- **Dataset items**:
══════════

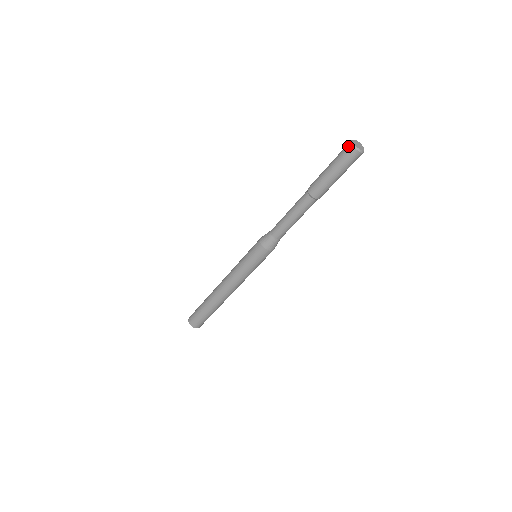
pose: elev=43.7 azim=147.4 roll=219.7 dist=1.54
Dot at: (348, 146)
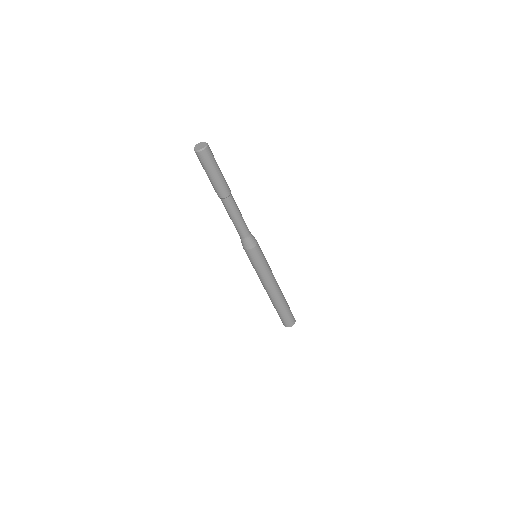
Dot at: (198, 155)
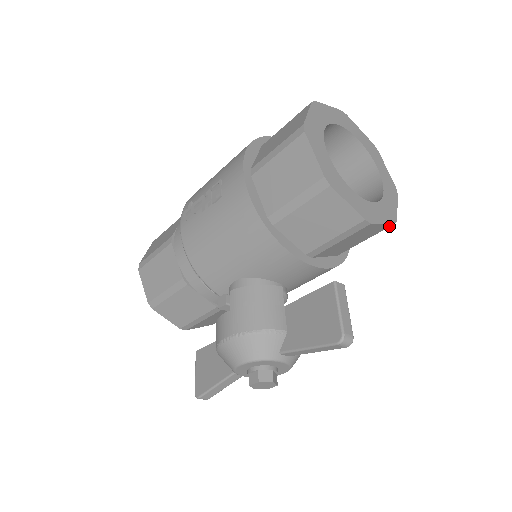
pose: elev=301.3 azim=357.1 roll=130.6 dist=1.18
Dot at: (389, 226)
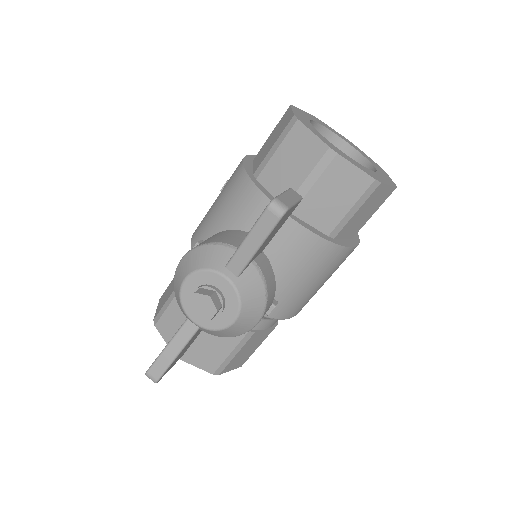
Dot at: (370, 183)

══════════

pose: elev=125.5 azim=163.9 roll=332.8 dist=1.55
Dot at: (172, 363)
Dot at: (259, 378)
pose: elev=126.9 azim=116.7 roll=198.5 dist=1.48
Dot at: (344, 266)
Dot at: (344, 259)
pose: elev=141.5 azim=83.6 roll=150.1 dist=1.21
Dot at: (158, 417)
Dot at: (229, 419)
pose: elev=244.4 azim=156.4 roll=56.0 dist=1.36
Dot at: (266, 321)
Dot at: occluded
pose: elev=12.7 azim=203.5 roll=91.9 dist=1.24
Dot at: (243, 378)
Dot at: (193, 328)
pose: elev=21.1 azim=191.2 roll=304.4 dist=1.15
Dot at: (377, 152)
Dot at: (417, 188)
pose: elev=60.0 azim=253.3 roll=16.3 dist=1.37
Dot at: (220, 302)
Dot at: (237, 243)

══════════

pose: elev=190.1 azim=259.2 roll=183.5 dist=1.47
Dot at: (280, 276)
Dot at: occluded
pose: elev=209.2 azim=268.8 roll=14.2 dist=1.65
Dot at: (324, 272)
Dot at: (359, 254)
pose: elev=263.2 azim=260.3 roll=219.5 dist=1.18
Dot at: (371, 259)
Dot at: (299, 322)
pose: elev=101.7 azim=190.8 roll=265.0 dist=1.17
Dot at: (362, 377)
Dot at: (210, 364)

══════════

- **Instructions to follow**: Between the lines holding "pose: elev=301.3 azim=357.1" and "Dot at: (370, 183)", inclusive, switch "roll" to "rotation" and leave everything else unchanged. Write out only those rows, without the pictures.

- **Response**:
pose: elev=301.3 azim=357.1 rotation=130.6 dist=1.18
Dot at: (389, 226)
Dot at: (370, 183)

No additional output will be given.